RECORDS TO USE:
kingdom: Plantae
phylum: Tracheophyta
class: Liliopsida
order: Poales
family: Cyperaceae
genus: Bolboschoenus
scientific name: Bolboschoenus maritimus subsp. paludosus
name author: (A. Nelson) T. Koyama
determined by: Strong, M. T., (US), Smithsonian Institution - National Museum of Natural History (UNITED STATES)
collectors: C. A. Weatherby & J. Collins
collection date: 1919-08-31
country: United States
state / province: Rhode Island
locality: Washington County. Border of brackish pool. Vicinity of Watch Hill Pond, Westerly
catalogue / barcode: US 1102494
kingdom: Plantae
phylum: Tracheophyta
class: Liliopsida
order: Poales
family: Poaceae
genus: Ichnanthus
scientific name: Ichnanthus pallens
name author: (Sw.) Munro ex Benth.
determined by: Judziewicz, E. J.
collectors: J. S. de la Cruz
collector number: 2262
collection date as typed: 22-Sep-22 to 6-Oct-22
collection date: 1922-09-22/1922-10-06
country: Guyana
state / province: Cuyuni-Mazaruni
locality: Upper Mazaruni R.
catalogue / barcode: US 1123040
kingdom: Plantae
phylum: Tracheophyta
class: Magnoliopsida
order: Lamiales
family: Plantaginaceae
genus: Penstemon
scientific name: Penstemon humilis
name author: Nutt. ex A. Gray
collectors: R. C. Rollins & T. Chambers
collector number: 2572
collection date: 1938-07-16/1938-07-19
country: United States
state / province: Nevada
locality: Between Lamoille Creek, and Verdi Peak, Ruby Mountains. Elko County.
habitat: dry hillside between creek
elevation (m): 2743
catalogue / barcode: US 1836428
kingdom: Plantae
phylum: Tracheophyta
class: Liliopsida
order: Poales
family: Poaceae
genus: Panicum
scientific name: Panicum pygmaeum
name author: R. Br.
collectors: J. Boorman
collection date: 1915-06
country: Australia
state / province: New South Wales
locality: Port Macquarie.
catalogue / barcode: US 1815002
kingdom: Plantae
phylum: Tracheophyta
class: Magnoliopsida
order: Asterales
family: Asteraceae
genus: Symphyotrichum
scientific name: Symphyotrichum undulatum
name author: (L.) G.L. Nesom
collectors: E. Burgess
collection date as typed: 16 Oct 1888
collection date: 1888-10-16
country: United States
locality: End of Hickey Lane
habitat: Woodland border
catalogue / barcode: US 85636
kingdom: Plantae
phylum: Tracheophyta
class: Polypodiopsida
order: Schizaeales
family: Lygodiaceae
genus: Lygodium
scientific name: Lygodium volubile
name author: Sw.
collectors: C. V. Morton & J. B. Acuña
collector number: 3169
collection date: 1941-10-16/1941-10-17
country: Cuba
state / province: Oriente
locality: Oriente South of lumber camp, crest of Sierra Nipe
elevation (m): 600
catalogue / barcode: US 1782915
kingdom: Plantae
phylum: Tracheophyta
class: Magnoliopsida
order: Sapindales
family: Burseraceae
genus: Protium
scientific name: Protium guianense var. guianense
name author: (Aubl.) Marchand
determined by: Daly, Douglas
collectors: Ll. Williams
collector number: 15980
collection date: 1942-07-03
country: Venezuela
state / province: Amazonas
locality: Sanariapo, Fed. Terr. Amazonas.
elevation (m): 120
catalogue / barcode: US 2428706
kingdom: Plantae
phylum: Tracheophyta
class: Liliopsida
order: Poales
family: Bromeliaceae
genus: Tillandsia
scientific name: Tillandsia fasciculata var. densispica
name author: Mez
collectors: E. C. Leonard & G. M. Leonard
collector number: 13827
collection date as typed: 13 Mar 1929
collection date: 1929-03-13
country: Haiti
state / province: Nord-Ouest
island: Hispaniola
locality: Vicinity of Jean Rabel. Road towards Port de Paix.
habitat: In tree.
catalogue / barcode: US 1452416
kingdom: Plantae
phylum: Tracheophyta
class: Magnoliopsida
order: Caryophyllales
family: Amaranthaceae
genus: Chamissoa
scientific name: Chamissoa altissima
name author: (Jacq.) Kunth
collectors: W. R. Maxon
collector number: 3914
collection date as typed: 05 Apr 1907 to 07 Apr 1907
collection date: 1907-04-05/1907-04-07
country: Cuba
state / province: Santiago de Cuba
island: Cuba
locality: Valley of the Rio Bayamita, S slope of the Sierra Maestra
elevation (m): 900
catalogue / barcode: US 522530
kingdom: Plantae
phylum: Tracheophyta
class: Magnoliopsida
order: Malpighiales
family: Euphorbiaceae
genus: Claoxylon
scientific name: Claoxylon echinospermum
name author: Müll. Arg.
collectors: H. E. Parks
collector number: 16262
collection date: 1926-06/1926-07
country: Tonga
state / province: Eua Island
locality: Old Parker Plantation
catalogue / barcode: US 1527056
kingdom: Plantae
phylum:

WHAT THE EXERCISE ASKS:
Copy every line of the rows above with no changes.

REPLY TO THE TASK:
kingdom: Plantae
phylum: Tracheophyta
class: Liliopsida
order: Poales
family: Cyperaceae
genus: Bolboschoenus
scientific name: Bolboschoenus maritimus subsp. paludosus
name author: (A. Nelson) T. Koyama
determined by: Strong, M. T., (US), Smithsonian Institution - National Museum of Natural History (UNITED STATES)
collectors: C. A. Weatherby & J. Collins
collection date: 1919-08-31
country: United States
state / province: Rhode Island
locality: Washington County. Border of brackish pool. Vicinity of Watch Hill Pond, Westerly
catalogue / barcode: US 1102494
kingdom: Plantae
phylum: Tracheophyta
class: Liliopsida
order: Poales
family: Poaceae
genus: Ichnanthus
scientific name: Ichnanthus pallens
name author: (Sw.) Munro ex Benth.
determined by: Judziewicz, E. J.
collectors: J. S. de la Cruz
collector number: 2262
collection date as typed: 22-Sep-22 to 6-Oct-22
collection date: 1922-09-22/1922-10-06
country: Guyana
state / province: Cuyuni-Mazaruni
locality: Upper Mazaruni R.
catalogue / barcode: US 1123040
kingdom: Plantae
phylum: Tracheophyta
class: Magnoliopsida
order: Lamiales
family: Plantaginaceae
genus: Penstemon
scientific name: Penstemon humilis
name author: Nutt. ex A. Gray
collectors: R. C. Rollins & T. Chambers
collector number: 2572
collection date: 1938-07-16/1938-07-19
country: United States
state / province: Nevada
locality: Between Lamoille Creek, and Verdi Peak, Ruby Mountains. Elko County.
habitat: dry hillside between creek
elevation (m): 2743
catalogue / barcode: US 1836428
kingdom: Plantae
phylum: Tracheophyta
class: Liliopsida
order: Poales
family: Poaceae
genus: Panicum
scientific name: Panicum pygmaeum
name author: R. Br.
collectors: J. Boorman
collection date: 1915-06
country: Australia
state / province: New South Wales
locality: Port Macquarie.
catalogue / barcode: US 1815002
kingdom: Plantae
phylum: Tracheophyta
class: Magnoliopsida
order: Asterales
family: Asteraceae
genus: Symphyotrichum
scientific name: Symphyotrichum undulatum
name author: (L.) G.L. Nesom
collectors: E. Burgess
collection date as typed: 16 Oct 1888
collection date: 1888-10-16
country: United States
locality: End of Hickey Lane
habitat: Woodland border
catalogue / barcode: US 85636
kingdom: Plantae
phylum: Tracheophyta
class: Polypodiopsida
order: Schizaeales
family: Lygodiaceae
genus: Lygodium
scientific name: Lygodium volubile
name author: Sw.
collectors: C. V. Morton & J. B. Acuña
collector number: 3169
collection date: 1941-10-16/1941-10-17
country: Cuba
state / province: Oriente
locality: Oriente South of lumber camp, crest of Sierra Nipe
elevation (m): 600
catalogue / barcode: US 1782915
kingdom: Plantae
phylum: Tracheophyta
class: Magnoliopsida
order: Sapindales
family: Burseraceae
genus: Protium
scientific name: Protium guianense var. guianense
name author: (Aubl.) Marchand
determined by: Daly, Douglas
collectors: Ll. Williams
collector number: 15980
collection date: 1942-07-03
country: Venezuela
state / province: Amazonas
locality: Sanariapo, Fed. Terr. Amazonas.
elevation (m): 120
catalogue / barcode: US 2428706
kingdom: Plantae
phylum: Tracheophyta
class: Liliopsida
order: Poales
family: Bromeliaceae
genus: Tillandsia
scientific name: Tillandsia fasciculata var. densispica
name author: Mez
collectors: E. C. Leonard & G. M. Leonard
collector number: 13827
collection date as typed: 13 Mar 1929
collection date: 1929-03-13
country: Haiti
state / province: Nord-Ouest
island: Hispaniola
locality: Vicinity of Jean Rabel. Road towards Port de Paix.
habitat: In tree.
catalogue / barcode: US 1452416
kingdom: Plantae
phylum: Tracheophyta
class: Magnoliopsida
order: Caryophyllales
family: Amaranthaceae
genus: Chamissoa
scientific name: Chamissoa altissima
name author: (Jacq.) Kunth
collectors: W. R. Maxon
collector number: 3914
collection date as typed: 05 Apr 1907 to 07 Apr 1907
collection date: 1907-04-05/1907-04-07
country: Cuba
state / province: Santiago de Cuba
island: Cuba
locality: Valley of the Rio Bayamita, S slope of the Sierra Maestra
elevation (m): 900
catalogue / barcode: US 522530
kingdom: Plantae
phylum: Tracheophyta
class: Magnoliopsida
order: Malpighiales
family: Euphorbiaceae
genus: Claoxylon
scientific name: Claoxylon echinospermum
name author: Müll. Arg.
collectors: H. E. Parks
collector number: 16262
collection date: 1926-06/1926-07
country: Tonga
state / province: Eua Island
locality: Old Parker Plantation
catalogue / barcode: US 1527056
kingdom: Plantae
phylum:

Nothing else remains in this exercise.